Par Joëlle Cousinaud, 17 ans, Paris.

J’ai 15 ans en 1966. Je suis des cours d’anglais organisés le soir par la Ville de Paris derrière Notre-Dame quand mon amie Chantal m’interpelle : « Hey Joe, il y a un type, rue de la Bûcherie, dans une librairie anglaise, qui offre “un livre contre une cigarette blonde” ! C’est écrit à la craie sur un écriteau au-dessus d’une caisse pleine de livres ! » Waouh !!! J’enfourche ma mobylette rouge, je traverse la Seine et j’entre dans la Librairie Shakespeare & Co, kilometer Zero. Et là, je fonds de plaisir, mes yeux vont en tous sens, mon sourire s’épanouit, mon corps se met à vibrer. Je me sens comme la plus petite des Matriochki[1] explosant toutes celles qui l’enfermaient… « It’s fantastic !!! It’s great !!! » Et toi George, amusé, assis derrière ta caisse (un tiroir en bois sans sécurité, une calculatrice préhistorique), avec ton habituelle tasse de thé au lait, de me dire en me tendant un trousseau de clés : « You’re the owner next week-end ! »

Et me voilà, le week-end suivant, légère au milieu des livres, accueillant, renseignant, vendant, tout sourire et bonheur – en harmonie. Un seul accroc : le vol du beau grand livre sur Dali. Mais George n’a rien dit ; l’enjeu était ailleurs…

À ce moment-là est né un beau partage d’amitié. Tu me parlais de tes voyages, de tes tours du monde, de Sylvia Beach, d’Anaïs Nin, de Laurence Durrell, de James Joyce, d’Hemingway (merci encore pour A Moveable Feast) et d’autres génies des lettres… J’ai pas mal voyagé depuis mais lorsque cela ne m’est pas possible, mon esprit s’évade quand même, riche de tous ces êtres inspirés. J’ai assisté à nombre de poetry readings autour du feu de bois fait dans ce trou à même le sol au milieu de la librairie qui t’a valu nombre de descentes des pompiers. Tu nous servais ta célèbre soupe, tes pancakes, ton pain azyme et, en véritable Américain globe-trotter, les « doggy bags » que tu rapportais du restaurant chinois dans des sacs en plastique bleus.

Et puis, il y eut 68. J’avais 17 ans, toujours ma mobylette rouge comme fidèle destrier et la Librairie comme refuge. Cela me créait des conflits familiaux sévères mais j’avais goûté à la vraie liberté, celle de penser, celle de l’indépendance de l’esprit, et rien n’aurait pu m’arrêter et ne m’a d’ailleurs jamais arrêtée depuis.

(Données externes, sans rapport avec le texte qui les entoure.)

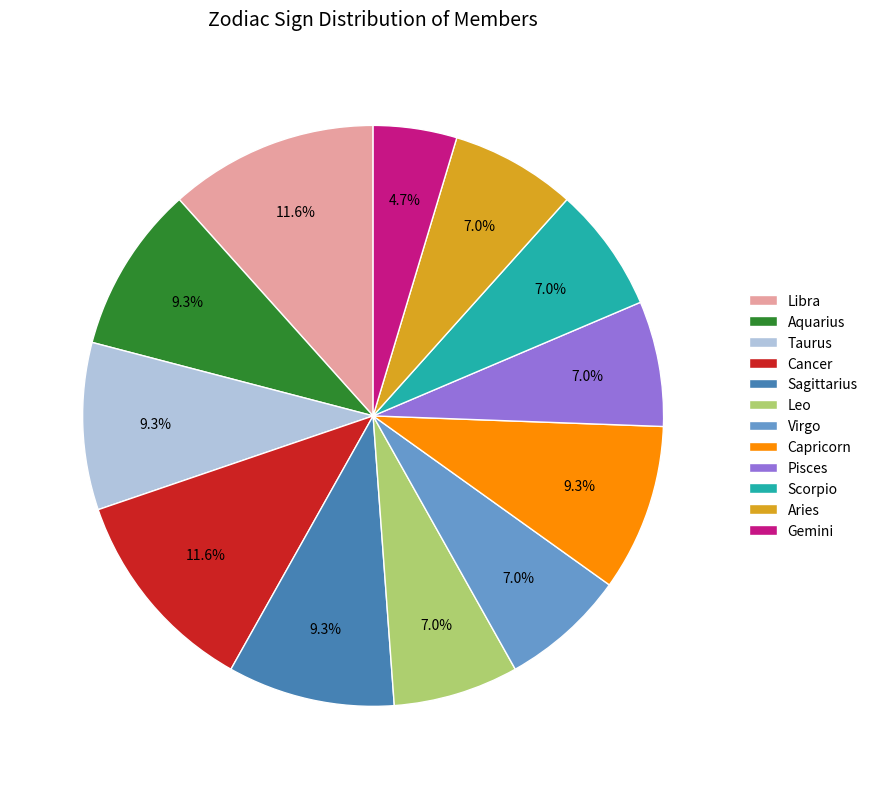

What percentage is NOT represented by Leo?

93.0%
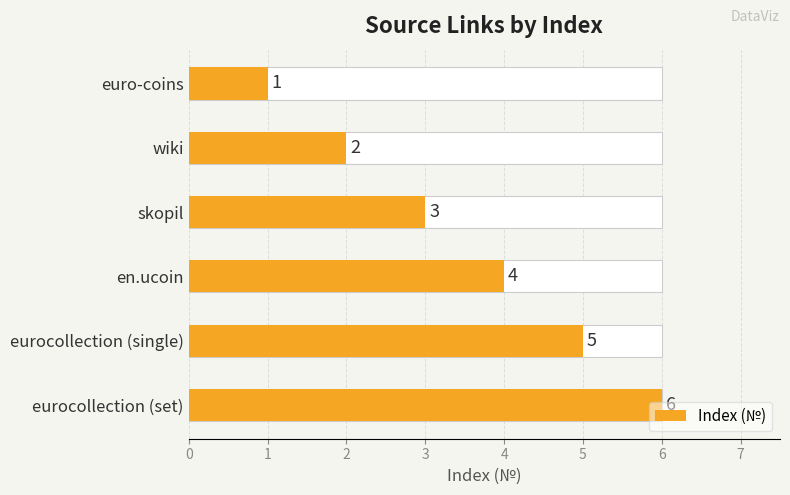

Is it true that the value at eurocollection (single) is 8?

False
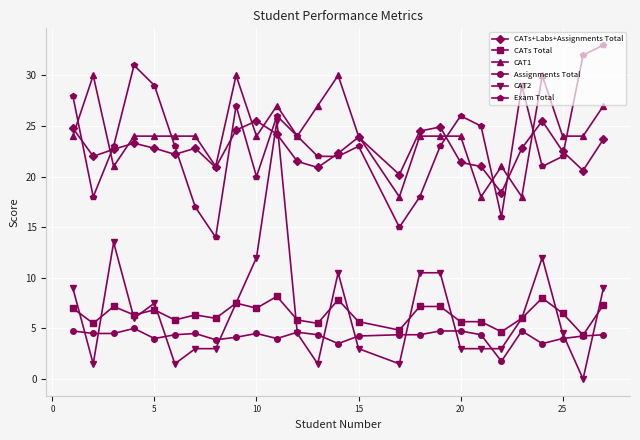

What is the lowest value of the Assignments Total series?

1.8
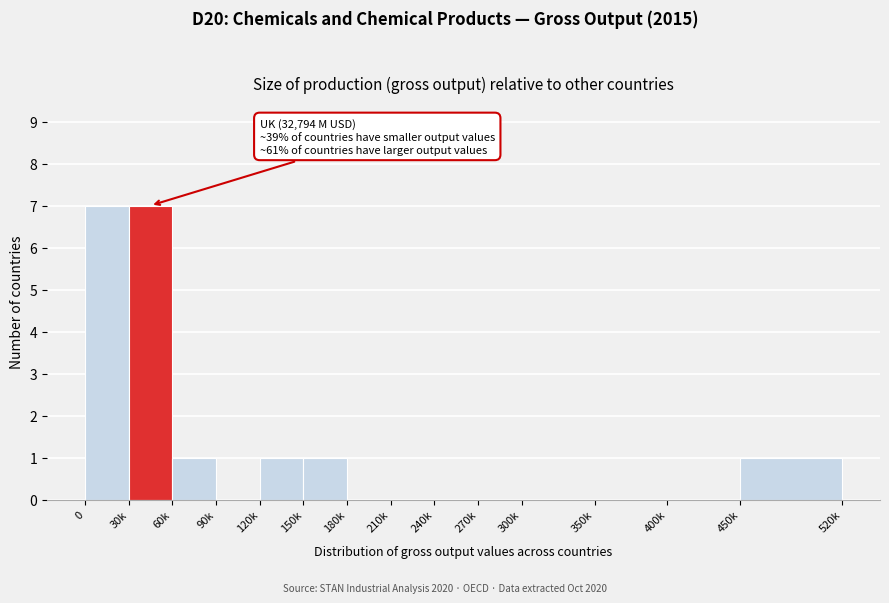

Reading right to left, transcribe all the data shown in this chart.

450k=1	400k=0	350k=0	300k=0	270k=0	240k=0	210k=0	180k=0	150k=1	120k=1	90k=0	60k=1	30k=7	0=7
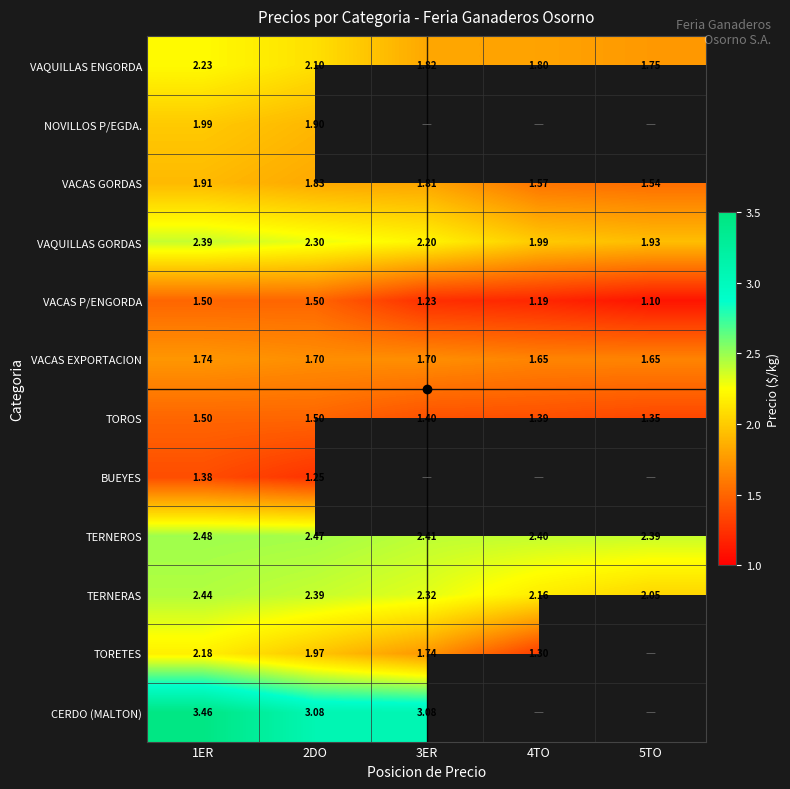

The VACAS EXPORTACION series shows 1.7 at 2DO. True or false?

True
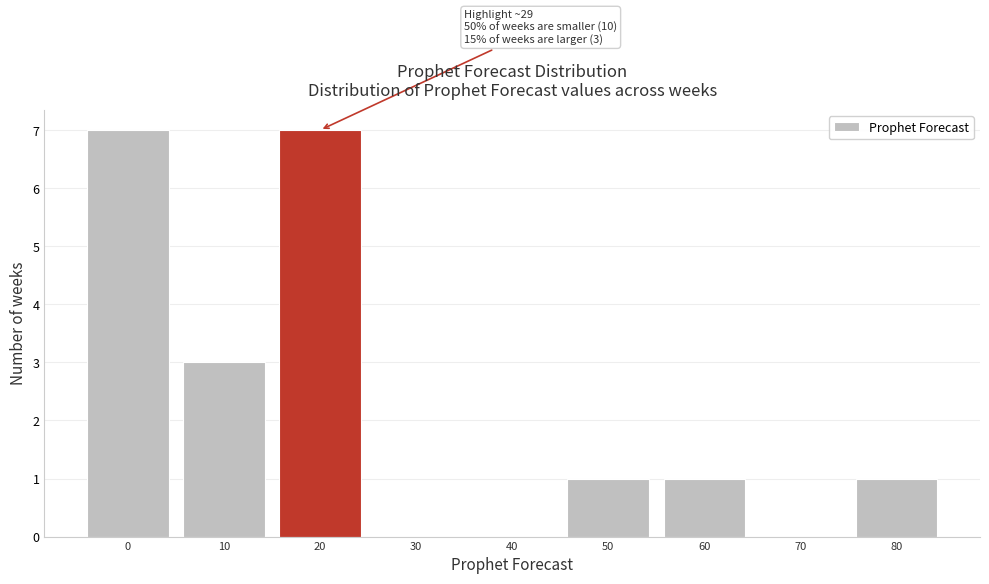

Reading left to right, what are all the values shown in this chart?

0=7	10=3	20=7	30=0	40=0	50=1	60=1	70=0	80=1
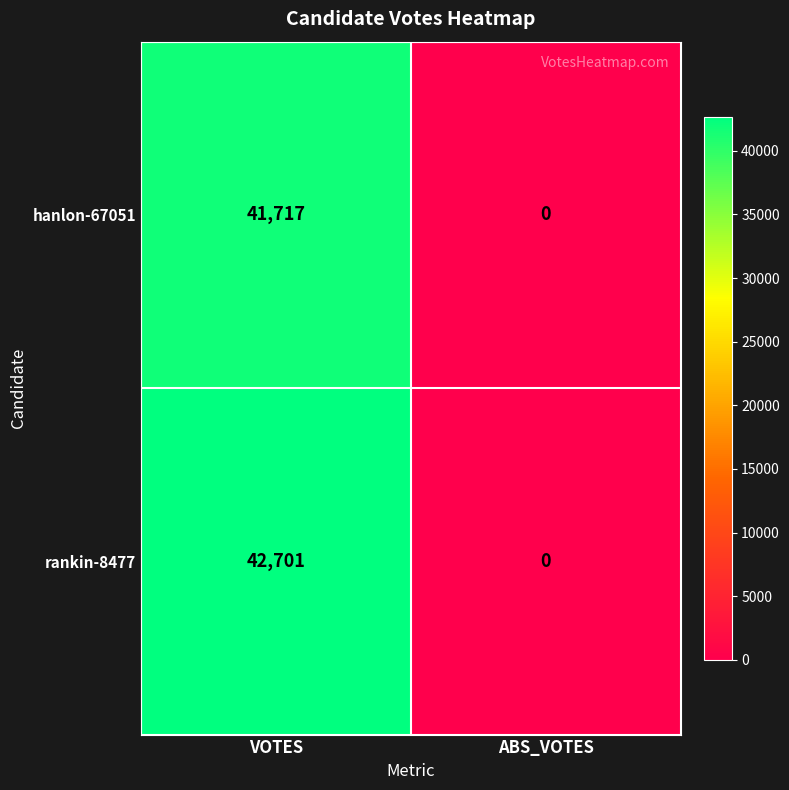

Is the value of rankin-8477 at VOTES greater than the value of hanlon-67051 at VOTES?

Yes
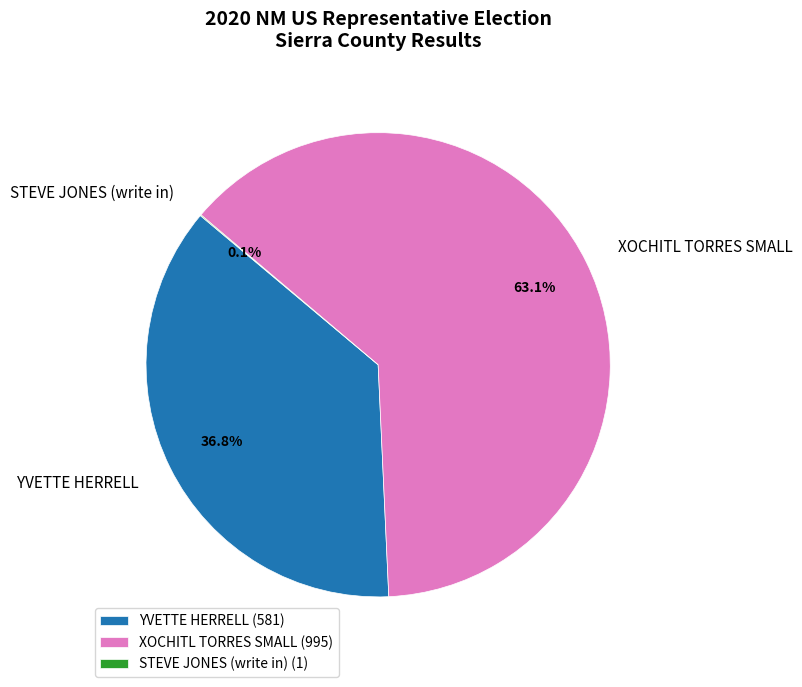

Which slice represents more than half of the pie?

XOCHITL TORRES SMALL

L’ambiance du Quartier latin, les fêtes dans les restaurants de la rue de la Huchette, les longues discussions où nous reconstruisions le monde, le temps béni où la cause des femmes trouvait enfin une respiration, la création du MLAC [Mouvement pour la liberté de l'avortement et de la contraception], certaines frontières sociales qui explosaient (nous le croyions alors), la communication entre garçons et filles et une grande liberté de parole entre jeunes et moins jeunes.

Grâce à toi, j’allais souvent à l’Olympia (tu me donnais toutes tes invitations), et grâce à ton amie Colette, au Théâtre de la Ville, moi qui avais grandi avec le TEP [théâtre de l'Est parisien] et le TNP [Théâtre national populaire].

C’est aussi alors que j’ai connu le célèbre coiffeur de la rue Saint-Sulpice, Serge Renard, qui a révolutionné son métier avec les coiffures « à la Louise Brooks » (j’y ai perdu mes longs cheveux type « nuage noir »). Édouard Malagon – l’architecte-couturier qui créait les robes de soirée de Nina Hagen… et aussi mes tenues un peu décalées –, qui depuis a fait les plans de mon projet Patrimoine pour le château de Celles-sur-Belle. Et Jean-Michel, qui, dans son minuscule studio à côté de la Librairie, nous concoctait de délicieux repas : là aussi nos esprits et nos mots dépassaient les murs, s’envolaient, niaient les frontières.

Au premier étage de la librairie, je me plaisais à voir travailler Jean-Pierre Guillemot et son équipe. Je humais la fièvre des dessinateurs, d’où sont nées les Éditions Axium[1]. Jean-Pierre m’avait donné à vendre à la fac de Vincennes, pour 5 francs, (« sous le manteau », comme on disait…) Le Château de Cène de Bernard Noël[2]: littérature subversive à l’époque, par trop érotique ; c’était pour moi un clin d’œil contre l’autorité…

 

 

 

[1] Poupées russes.

 

[1] Les Lettres Fantastiques Illustrées, Collection Ouroboros (Claude Seignolle, Edgar Alan Poe, A. Rimbaud, Coleridge, Christopher Marlowe…).

[2] Paru sous le pseudonyme d’Urbain d’Orlhac aux éditions Jérôme Martineau.